*EXTRACTED INFORMATION*:
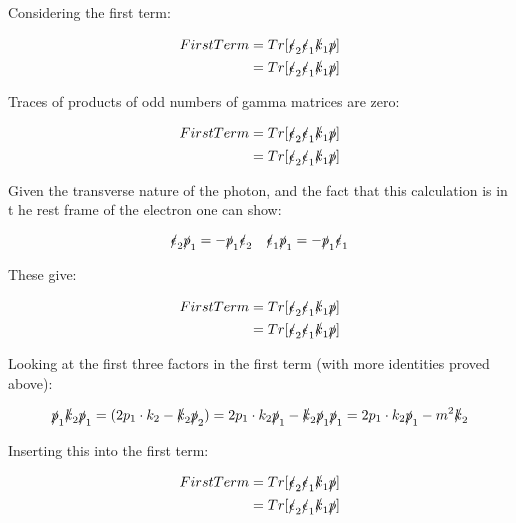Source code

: \documentclass[a4]{article}
\begin{document}
    Considering the first term:

    \begin{eqnarray}
        First Term = Tr [\slashed{\epsilon}_2 \slashed{\epsilon}_1 \slashed{k}_1 \slashed{p}] \\
        = Tr [\slashed{\epsilon}_2 \slashed{\epsilon}_1 \slashed{k}_1 \slashed{p}]
    \end{eqnarray}

    Traces of products of odd numbers of gamma matrices are zero:

    \begin{eqnarray}
        First Term = Tr [\slashed{\epsilon}_2 \slashed{\epsilon}_1 \slashed{k}_1 \slashed{p}] \\
        = Tr [\slashed{\epsilon}_2 \slashed{\epsilon}_1 \slashed{k}_1 \slashed{p}]
    \end{eqnarray}

    Given the transverse nature of the photon, and the fact that this calculation is in t he rest frame of the electron one can show:

    \[
        \slashed{\epsilon}_2 \slashed{p}_1 = - \slashed{p}_1 \slashed{\epsilon}_2 \quad \slashed{\epsilon}_1 \slashed{p}_1 = - \slashed{p}_1 \slashed{\epsilon}_1
    \]

    These give:

    \begin{eqnarray}
        First Term = Tr [\slashed{\epsilon}_2 \slashed{\epsilon}_1 \slashed{k}_1 \slashed{p}] \\
        = Tr [\slashed{\epsilon}_2 \slashed{\epsilon}_1 \slashed{k}_1 \slashed{p}]
    \end{eqnarray}

    Looking at the first three factors in the first term (with more identities proved above):

    \begin{equation}
        \slashed{p}_1 \slashed{k}_2 \slashed{p}_1 = (2 p_1 \cdot k_2 - \slashed{k}_2 \slashed{p}_2) = 2 p_1 \cdot k_2 \slashed{p}_1 - \slashed{k}_2 \slashed{p}_1 \slashed{p}_1 = 2 p_1 \cdot k_2 \slashed{p}_1 - m^2 \slashed{k}_2
    \end{equation}

    Inserting this into the first term:

    \begin{eqnarray}
        First Term = Tr [\slashed{\epsilon}_2 \slashed{\epsilon}_1 \slashed{k}_1 \slashed{p}] \\
        = Tr [\slashed{\epsilon}_2 \slashed{\epsilon}_1 \slashed{k}_1 \slashed{p}]
    \end{eqnarray}
\end{document}
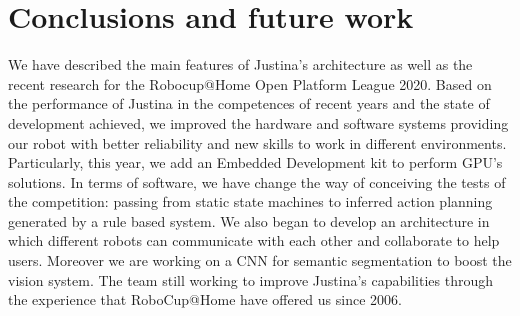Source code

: \documentclass{llncs}
\begin{document}
\section{Conclusions and future work}\label{sec:conclusions}
We have described the main features of Justina's architecture as well as the recent research for the Robocup@Home Open Platform League 2020. Based on the performance of Justina in the competences of recent years and the state of development achieved, we improved the hardware and software systems providing our robot with better reliability and new skills to work in different environments. 
Particularly, this year, we add an Embedded Development kit \cite{jetson} to perform GPU's solutions.
In terms of software, we have change the way of conceiving the tests of the competition: passing from static state machines to inferred action planning generated by a rule based system.
We also began to develop an architecture in which different robots can communicate with each other and collaborate to help users. Moreover we are working on a CNN for semantic segmentation to boost the vision system.
The team still working to improve Justina's capabilities through the experience that RoboCup@Home have offered us since 2006.


%
%
\end{document}
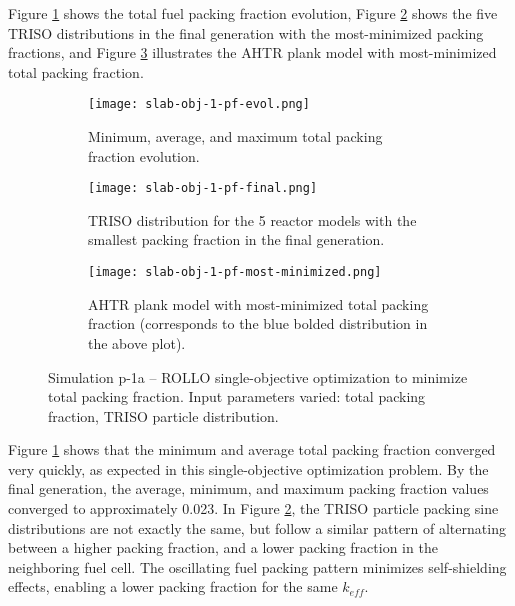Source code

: Figure \ref{fig:slab-obj-1-pf-evol} shows the total fuel packing fraction evolution,  
Figure \ref{fig:slab-obj-1-pf-final} shows the five TRISO distributions in 
the final generation with the most-minimized packing fractions, and 
Figure \ref{fig:slab-obj-1-pf-most-minimized} illustrates the \gls{AHTR} plank model 
with most-minimized total packing fraction.
\begin{figure}[htbp!]
    \centering
    \begin{subfigure}{0.95\textwidth}
        \texttt{[image: slab-obj-1-pf-evol.png]}
        \caption{Minimum, average, and maximum total packing fraction evolution.}
        \label{fig:slab-obj-1-pf-evol} 
    \end{subfigure}
    \begin{subfigure}{0.95\textwidth}
        \texttt{[image: slab-obj-1-pf-final.png]}
        \caption{TRISO distribution for the 5 reactor models with the 
        smallest packing fraction in the final generation.}
        \label{fig:slab-obj-1-pf-final} 
    \end{subfigure}
    \begin{subfigure}{0.95\textwidth}
        \texttt{[image: slab-obj-1-pf-most-minimized.png]}
        \caption{\gls{AHTR} plank model with most-minimized total packing fraction 
        (corresponds to the blue bolded distribution in the above plot).}
        \label{fig:slab-obj-1-pf-most-minimized} 
    \end{subfigure}
    \caption{Simulation p-1a -- ROLLO single-objective optimization to minimize total 
    packing fraction. Input parameters varied: total packing fraction, TRISO particle 
    distribution.}
    \label{fig:slab-obj-1-pf}
\end{figure}

Figure \ref{fig:slab-obj-1-pf-evol} shows that the minimum and average total packing 
fraction converged very quickly, as expected in this single-objective optimization 
problem.
By the final generation, the average, minimum, and maximum packing fraction
values converged to approximately 0.023. 
In Figure \ref{fig:slab-obj-1-pf-final}, the TRISO particle packing 
sine distributions are not exactly the same, but follow a similar pattern of 
alternating between a higher packing fraction, and a lower packing fraction 
in the neighboring fuel cell. 
The oscillating fuel packing pattern minimizes self-shielding effects, enabling  
a lower packing fraction for the same $k_{eff}$.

*WHAT THE TASK REQUIRES*: Your answer should reproduce each line of the listing that holds the word "same".

*EXERCISE SOLUTION*:
sine distributions are not exactly the same, but follow a similar pattern of 
a lower packing fraction for the same $k_{eff}$.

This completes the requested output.